--- Excerpted text ---
Sunday, September 9, 2012

Listen Deeply. Speak Plainly

A sermon preached by the Very Rev. Mike Kinman at Christ Church Cathedral on Sunday, September 9, 2012

Breathe in. Breathe out.

Listen deeply. Speak plainly.

Breathe in. Listen deeply. Breathe out. Speak plainly.
Breathe in. Listen deeply. Breathe out. Speak plainly.
(inhale) Listen deeply. (inhale) Speak plainly.

Listen Deeply. Speak Plainly. They go together. They are the heart of what it means to be not just individuals following Jesus, but to be the Body of Christ. Listening deeply and speaking plainly is what the family of God does.

Growing up in Tucson, Arizona,  my family was loving and my family was caring. What my family wasn’t, was close. We didn’t share a lot with one another. We didn’t listen deeply and speak plainly.

What I’ve come to realize is that there were barriers inside my parents. Barriers that kept them from speaking plainly and listening deeply. It wasn’t their fault. In fact, fault is a really unhelpful way of looking at things like this. They came by it naturally. We always do.

You see, my mom grew up at China Lake, a Navy secret city in the middle of the Mojave Desert in California where her dad was working on the Polaris missile. Only recently has she shared with me what that was like, and it was a life of secrets. Of not only don’t ask and don’t tell but if you accidentally overhear, don’t listen. Recently, she told me of a time when a plane that her father was supposed to be on before he gave up his seat to a subordinate disappeared, was missing for months and was later found crashed in the mountains with no survivors.

“We didn’t talk about it,” she said. “Ever. That’s just how it was. You didn’t talk about things.”

My Dad grew up in England during World War II. His older brother, Jack, joined the Royal Air Force and was shot down and killed over Germany. His parents closed the door to Jack’s room and shoved all their feelings about it down inside.

They didn’t talk about it. Ever. That’s just how it was. You didn’t talk about things.

--- Exercises to complete ---
1/ Rewrite the sermon passage that starts at the words "Growing up in" and ends with "We always do.", using "blame" wherever "fault" appears.
2/ According to the sermon, where did the preacher's mother grow up?
3/ Continue the sermon from its last sentence.

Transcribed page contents
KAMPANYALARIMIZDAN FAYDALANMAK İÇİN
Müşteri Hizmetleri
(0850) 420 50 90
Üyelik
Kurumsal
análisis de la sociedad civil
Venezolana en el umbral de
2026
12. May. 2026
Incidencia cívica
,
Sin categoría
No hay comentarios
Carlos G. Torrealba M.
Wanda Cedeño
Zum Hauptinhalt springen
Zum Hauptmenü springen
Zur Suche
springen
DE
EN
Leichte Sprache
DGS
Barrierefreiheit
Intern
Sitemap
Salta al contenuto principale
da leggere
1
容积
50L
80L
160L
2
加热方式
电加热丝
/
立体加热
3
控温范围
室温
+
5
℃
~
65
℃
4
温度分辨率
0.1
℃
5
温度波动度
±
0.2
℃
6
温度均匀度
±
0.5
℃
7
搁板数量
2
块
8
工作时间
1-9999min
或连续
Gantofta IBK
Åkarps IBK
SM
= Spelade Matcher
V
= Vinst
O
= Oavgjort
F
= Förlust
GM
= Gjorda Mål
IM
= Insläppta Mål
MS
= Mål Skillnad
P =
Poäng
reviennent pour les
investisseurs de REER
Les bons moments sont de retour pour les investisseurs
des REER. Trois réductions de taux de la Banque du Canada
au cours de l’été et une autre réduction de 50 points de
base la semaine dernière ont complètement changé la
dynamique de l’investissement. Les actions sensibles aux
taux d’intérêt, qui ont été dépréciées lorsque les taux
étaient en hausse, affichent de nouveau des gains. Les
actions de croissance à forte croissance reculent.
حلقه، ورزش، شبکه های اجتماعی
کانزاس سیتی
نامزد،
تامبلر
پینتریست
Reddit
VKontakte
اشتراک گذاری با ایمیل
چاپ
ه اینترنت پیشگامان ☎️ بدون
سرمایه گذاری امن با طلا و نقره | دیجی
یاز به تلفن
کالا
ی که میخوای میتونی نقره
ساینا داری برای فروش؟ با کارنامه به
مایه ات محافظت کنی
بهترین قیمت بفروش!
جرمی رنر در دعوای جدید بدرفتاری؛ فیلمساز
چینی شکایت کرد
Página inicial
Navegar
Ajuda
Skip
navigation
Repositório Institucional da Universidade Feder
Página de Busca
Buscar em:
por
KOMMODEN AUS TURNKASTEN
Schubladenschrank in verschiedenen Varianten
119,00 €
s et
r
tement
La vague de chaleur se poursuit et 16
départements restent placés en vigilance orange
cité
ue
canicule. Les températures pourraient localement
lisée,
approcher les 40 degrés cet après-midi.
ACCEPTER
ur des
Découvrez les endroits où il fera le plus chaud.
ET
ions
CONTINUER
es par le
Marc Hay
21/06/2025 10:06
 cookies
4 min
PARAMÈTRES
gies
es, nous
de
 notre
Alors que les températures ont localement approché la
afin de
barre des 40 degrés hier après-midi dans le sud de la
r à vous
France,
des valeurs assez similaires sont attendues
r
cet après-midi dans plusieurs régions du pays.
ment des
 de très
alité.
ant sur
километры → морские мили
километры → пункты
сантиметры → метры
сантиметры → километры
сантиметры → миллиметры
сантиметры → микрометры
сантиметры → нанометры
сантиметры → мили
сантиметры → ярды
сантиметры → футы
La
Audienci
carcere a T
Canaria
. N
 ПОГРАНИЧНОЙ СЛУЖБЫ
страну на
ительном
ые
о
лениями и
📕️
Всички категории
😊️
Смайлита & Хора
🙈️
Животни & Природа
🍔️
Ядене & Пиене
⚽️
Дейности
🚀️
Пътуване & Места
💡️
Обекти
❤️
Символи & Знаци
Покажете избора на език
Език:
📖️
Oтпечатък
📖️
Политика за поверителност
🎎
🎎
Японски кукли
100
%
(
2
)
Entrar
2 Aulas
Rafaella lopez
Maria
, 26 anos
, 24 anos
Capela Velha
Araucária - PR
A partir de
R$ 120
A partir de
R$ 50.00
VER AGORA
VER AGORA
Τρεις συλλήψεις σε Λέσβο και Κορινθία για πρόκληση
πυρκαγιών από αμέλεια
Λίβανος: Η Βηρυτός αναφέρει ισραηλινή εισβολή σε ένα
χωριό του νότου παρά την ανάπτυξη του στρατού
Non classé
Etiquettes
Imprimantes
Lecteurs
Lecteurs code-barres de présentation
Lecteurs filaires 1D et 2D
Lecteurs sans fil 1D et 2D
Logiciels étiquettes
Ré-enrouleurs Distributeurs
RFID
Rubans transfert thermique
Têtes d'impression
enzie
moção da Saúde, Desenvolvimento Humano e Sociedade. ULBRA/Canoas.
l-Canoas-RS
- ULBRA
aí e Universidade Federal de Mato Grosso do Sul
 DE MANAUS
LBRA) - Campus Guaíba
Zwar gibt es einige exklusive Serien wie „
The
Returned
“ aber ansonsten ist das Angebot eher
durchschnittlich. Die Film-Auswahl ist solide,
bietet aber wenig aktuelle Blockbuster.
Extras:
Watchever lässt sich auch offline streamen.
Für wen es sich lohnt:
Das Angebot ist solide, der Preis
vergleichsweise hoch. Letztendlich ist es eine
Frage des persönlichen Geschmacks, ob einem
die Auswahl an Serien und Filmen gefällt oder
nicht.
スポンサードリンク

--- Response list ---
1/
Growing up in Tucson, Arizona,  my family was loving and my family was caring. What my family wasn’t, was close. We didn’t share a lot with one another. We didn’t listen deeply and speak plainly.

What I’ve come to realize is that there were barriers inside my parents. Barriers that kept them from speaking plainly and listening deeply. It wasn’t their blame. In fact, blame is a really unhelpful way of looking at things like this. They came by it naturally. We always do.

2/ She grew up at China Lake, a Navy secret city in the middle of the Mojave Desert in California.

3/
And just as my parents learned those things from their parents. My brother and I learned them well from ours. People used to say how well we got along, and it’s true we never fought. But it’s also true we never talked. I remember one time he had pulled some prank in high school and another kid had turned him in and he had to go to court. It was a process that took several months, but I only discovered it when someone at school said, “Hey, your brother’s court date is today, how did it go?” and I said, “Court date? What court date?”

I was talking with my mom on the phone yesterday asking her if I could share these stories. We talked for awhile – not just about the stories you’ve just heard but about some of our feelings behind them. I realized that it was only in the past 10 years that we all were having conversations like this. That we were starting to speak plainly and listen deeply. That we’re starting truly to become a family.

And it’s all about: Speak plainly. Listen deeply.

And somewhere inside, we know that, right? Somewhere inside we know that the best moments in life come when we speak plainly and listen deeply.

Speak plainly. Listen deeply is wonderful. But before it’s wonderful, it’s scary.

Think of a time you’ve “gotten something off your chest” with someone you care about. There’s a reason they call it “getting it off your chest.” Because afterwards we can breathe easier. It’s liberating. But it sure doesn’t start out that way. First it can be terrifying. The very idea of speaking plainly can be so terrifying that the fear binds us and silences us … or maybe on the other end of the spectrum causes us to hit and run, say our piece and leave … and not stay around to help the other person listen deeply, or to listen deeply ourselves.

Think of a time you’ve listened deeply to someone you care about. And maybe you’ve finally understood something about them that you never understood before. It’s wonderful. It takes the relationship to a new level. But before it’s wonderful, man, it can be frightening. Think about it, are there any four words that dig a bigger pit in your gut coming from someone you care about than “We. Need. To. Talk.”?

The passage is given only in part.